## Goal of the exercise
Reproduce, word for word, the stretch of the forum thread on writing Spark data to Vertica from "1: Using Spark" through "this optional feature.".

Options

Verica Write Operation from Spark not working

Hi Team,

I want to write a data frame in vertica table through spark. I have the following options:

1: Using Spark Vertica connector I get the error :
py4j.protocol.Py4JJavaError: An error occurred while calling o132.save.
java.lang.NoSuchMethodError: java.lang.String.isBlank()Z
This can be due to the version im using , my versions are :
Spark : Spark 3.3.1
Vertica : Vertica Analytic Database v9.2.1-28
Java : openjdk version "1.8.0_372"

2: Using JDBC : I tried with many JDBC drivers Im always able to read the table but when I perform the write operation it gives me error :
java.sql.SQLFeatureNotSupportedException: [Vertica]JDBC Driver does not support this optional feature.
Code : df.write \
.jdbc(jdbc_url, table_name, mode="append", properties=properties)

3: vertica_python Im able to write the data into table using INSERT into command but I don't want to do this as I have huge dataframe and want to load the data in batch

Let me know if anyone has idea how to connect vertica with spark

Answers

  • Options
    VValdarVValdar Vertica Employee Employee
    edited September 2023

    Hi haidernaveed_100,

    Vertica 9.2 is a five year old version.
    The spark connector asks for at least Vertica 10.1.1 (which is already a two and half year old version):

    Getting Started
    To get started with using the connector, we'll need to make sure all the prerequisites are in place. These are:

    • Vertica (10.1.1-0 or higher)
    • Spark (3.0.0 or higher)

## Stored data entries
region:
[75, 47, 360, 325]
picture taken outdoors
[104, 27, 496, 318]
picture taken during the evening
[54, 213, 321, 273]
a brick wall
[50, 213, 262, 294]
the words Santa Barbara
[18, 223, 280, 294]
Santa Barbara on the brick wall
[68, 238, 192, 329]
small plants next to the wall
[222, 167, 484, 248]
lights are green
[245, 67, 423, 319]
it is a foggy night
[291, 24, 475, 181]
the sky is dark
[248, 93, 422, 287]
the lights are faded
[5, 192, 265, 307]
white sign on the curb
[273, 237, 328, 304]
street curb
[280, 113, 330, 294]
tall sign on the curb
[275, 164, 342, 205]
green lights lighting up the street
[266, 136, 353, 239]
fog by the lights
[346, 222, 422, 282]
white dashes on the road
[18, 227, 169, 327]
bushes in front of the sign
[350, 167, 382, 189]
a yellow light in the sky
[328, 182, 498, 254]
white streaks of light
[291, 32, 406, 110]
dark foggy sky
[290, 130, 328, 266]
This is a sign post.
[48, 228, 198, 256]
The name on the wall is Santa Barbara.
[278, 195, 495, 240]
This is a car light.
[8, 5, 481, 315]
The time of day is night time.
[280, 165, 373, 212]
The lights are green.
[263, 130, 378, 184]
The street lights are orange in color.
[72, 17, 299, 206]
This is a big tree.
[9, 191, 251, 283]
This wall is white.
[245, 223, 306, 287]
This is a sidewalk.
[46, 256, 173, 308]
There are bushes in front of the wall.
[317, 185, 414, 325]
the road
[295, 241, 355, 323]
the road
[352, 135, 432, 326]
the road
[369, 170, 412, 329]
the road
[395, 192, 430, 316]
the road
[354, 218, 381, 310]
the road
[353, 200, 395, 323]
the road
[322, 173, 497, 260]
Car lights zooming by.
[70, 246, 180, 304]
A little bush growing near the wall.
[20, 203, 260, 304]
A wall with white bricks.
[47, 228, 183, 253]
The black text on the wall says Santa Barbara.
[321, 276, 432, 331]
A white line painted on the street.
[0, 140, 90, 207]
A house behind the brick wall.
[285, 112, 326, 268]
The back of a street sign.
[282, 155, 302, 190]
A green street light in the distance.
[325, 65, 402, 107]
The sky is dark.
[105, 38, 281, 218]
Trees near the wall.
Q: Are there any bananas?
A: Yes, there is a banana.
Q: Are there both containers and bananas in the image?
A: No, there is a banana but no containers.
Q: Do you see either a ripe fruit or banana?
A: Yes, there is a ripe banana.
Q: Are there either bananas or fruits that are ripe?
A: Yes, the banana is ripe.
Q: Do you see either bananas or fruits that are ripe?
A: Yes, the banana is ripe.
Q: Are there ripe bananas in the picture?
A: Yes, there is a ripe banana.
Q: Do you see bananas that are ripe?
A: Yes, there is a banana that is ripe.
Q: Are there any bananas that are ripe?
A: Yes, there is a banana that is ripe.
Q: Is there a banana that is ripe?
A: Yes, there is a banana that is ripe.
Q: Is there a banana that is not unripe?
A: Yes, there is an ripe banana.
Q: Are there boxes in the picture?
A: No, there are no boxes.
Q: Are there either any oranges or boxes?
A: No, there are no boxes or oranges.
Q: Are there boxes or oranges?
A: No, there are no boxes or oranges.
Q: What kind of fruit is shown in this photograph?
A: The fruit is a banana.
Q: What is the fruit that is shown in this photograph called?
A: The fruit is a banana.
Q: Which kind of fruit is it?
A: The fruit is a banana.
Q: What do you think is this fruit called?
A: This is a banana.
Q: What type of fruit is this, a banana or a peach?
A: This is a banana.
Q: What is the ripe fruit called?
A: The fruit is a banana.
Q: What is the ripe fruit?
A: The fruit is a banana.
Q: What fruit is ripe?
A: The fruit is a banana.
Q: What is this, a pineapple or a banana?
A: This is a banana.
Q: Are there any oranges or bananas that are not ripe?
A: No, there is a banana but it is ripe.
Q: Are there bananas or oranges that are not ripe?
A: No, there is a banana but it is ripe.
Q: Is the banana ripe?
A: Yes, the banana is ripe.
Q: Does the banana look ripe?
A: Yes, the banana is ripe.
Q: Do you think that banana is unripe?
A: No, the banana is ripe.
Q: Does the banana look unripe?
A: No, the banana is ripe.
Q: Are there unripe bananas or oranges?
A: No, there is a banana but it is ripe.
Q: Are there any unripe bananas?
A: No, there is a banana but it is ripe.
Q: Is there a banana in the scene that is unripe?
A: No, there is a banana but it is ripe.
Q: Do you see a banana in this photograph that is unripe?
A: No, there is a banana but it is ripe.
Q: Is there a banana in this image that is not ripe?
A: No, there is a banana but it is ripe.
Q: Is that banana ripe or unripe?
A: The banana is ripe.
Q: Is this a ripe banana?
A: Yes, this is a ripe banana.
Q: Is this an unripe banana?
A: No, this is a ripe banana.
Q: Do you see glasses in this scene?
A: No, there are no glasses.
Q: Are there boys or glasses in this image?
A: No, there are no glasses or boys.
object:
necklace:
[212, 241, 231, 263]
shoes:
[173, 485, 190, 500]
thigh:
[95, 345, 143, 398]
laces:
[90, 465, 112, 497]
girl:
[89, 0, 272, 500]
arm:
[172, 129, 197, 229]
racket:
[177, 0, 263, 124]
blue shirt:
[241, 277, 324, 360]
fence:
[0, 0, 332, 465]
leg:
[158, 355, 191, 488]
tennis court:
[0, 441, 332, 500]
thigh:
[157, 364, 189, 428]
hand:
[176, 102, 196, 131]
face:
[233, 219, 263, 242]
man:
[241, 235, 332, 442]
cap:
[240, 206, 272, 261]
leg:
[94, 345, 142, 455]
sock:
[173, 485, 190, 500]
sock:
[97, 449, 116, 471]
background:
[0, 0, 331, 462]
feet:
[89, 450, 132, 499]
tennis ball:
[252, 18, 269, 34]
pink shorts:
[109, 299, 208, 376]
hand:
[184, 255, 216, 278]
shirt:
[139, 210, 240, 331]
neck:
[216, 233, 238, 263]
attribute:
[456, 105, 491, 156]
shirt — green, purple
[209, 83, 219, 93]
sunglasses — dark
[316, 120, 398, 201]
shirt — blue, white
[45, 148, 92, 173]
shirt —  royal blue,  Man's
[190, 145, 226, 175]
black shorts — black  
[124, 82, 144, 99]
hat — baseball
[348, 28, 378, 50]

--

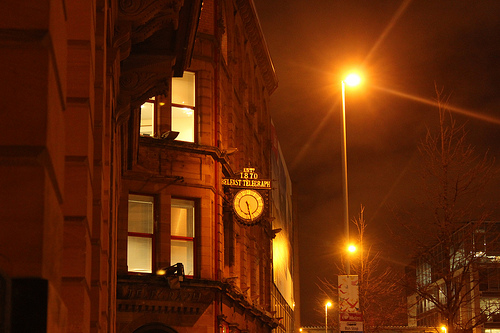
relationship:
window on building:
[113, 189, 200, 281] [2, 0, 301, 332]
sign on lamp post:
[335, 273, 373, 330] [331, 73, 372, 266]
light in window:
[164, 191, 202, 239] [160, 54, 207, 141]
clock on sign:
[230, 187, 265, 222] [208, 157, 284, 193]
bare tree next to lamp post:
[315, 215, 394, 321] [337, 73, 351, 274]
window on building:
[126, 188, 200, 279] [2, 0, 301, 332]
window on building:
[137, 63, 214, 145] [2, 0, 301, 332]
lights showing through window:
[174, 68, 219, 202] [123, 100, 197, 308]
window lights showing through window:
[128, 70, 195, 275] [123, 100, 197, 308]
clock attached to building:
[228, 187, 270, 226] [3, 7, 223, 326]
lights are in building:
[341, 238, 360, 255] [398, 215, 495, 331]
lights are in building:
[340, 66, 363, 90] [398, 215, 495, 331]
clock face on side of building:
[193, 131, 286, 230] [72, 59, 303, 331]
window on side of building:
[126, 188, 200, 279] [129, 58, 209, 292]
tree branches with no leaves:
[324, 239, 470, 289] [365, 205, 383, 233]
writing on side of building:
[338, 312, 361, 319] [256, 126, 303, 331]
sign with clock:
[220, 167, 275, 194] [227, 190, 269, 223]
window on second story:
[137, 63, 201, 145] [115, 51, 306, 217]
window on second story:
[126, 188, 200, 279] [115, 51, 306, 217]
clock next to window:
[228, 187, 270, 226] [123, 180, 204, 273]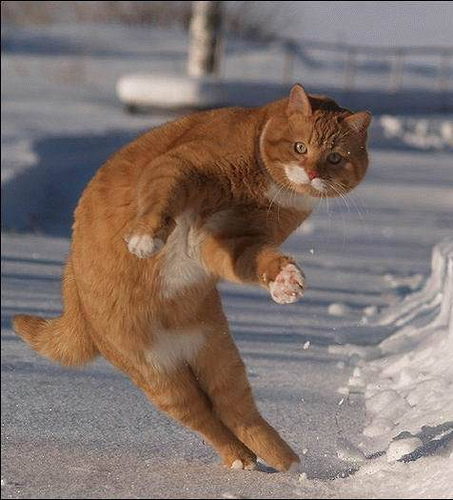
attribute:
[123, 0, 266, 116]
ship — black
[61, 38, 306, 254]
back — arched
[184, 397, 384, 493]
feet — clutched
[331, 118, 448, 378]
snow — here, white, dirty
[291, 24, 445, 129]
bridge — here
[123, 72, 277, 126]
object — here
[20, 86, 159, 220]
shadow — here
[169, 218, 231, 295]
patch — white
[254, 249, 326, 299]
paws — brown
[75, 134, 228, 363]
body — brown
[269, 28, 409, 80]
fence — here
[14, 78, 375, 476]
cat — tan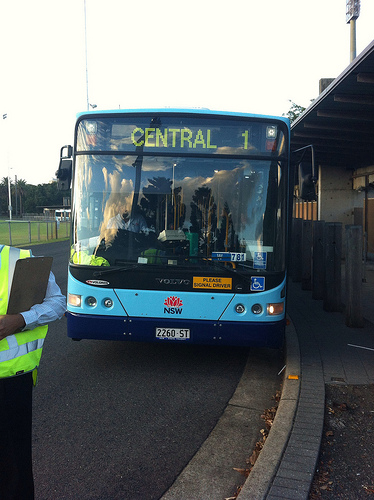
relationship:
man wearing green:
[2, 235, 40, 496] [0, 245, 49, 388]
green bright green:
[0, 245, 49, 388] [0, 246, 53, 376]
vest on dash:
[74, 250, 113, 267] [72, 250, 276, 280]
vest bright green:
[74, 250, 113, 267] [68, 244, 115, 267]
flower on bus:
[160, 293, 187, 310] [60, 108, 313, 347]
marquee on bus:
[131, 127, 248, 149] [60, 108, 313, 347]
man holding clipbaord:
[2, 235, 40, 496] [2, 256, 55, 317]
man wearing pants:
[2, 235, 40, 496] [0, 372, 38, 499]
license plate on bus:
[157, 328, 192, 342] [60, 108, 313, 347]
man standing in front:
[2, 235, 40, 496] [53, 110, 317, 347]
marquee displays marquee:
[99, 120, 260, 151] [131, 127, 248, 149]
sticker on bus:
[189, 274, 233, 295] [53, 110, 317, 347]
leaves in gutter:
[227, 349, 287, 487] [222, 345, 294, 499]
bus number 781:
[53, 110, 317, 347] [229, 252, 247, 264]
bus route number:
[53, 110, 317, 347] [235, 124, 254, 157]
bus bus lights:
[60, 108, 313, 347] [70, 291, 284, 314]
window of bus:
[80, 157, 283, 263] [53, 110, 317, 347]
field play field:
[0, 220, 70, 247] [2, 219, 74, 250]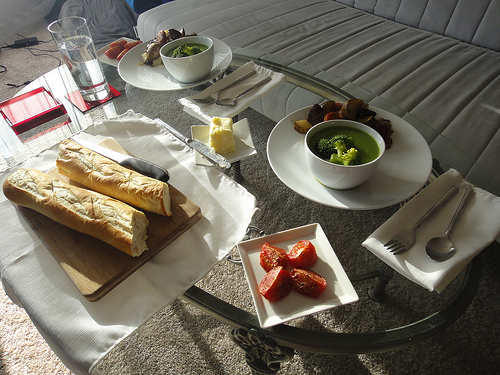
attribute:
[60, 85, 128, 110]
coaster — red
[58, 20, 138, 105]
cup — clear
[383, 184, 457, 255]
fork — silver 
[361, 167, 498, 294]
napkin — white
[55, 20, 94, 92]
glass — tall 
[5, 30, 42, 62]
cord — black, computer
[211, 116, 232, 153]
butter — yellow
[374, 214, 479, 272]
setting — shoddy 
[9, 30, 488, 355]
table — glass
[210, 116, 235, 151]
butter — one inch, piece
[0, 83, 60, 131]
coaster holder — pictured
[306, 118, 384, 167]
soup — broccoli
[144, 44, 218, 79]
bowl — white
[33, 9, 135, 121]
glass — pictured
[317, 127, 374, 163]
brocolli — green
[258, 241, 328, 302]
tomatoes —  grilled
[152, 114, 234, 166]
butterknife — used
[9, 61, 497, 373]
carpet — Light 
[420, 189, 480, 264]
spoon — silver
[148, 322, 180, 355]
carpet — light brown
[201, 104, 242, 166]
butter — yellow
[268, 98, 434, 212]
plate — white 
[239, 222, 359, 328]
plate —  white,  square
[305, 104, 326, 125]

## Response to this task
1: Using Spark Vertica connector I get the error :
py4j.protocol.Py4JJavaError: An error occurred while calling o132.save.
java.lang.NoSuchMethodError: java.lang.String.isBlank()Z
This can be due to the version im using , my versions are :
Spark : Spark 3.3.1
Vertica : Vertica Analytic Database v9.2.1-28
Java : openjdk version "1.8.0_372"

2: Using JDBC : I tried with many JDBC drivers Im always able to read the table but when I perform the write operation it gives me error :
java.sql.SQLFeatureNotSupportedException: [Vertica]JDBC Driver does not support this optional feature.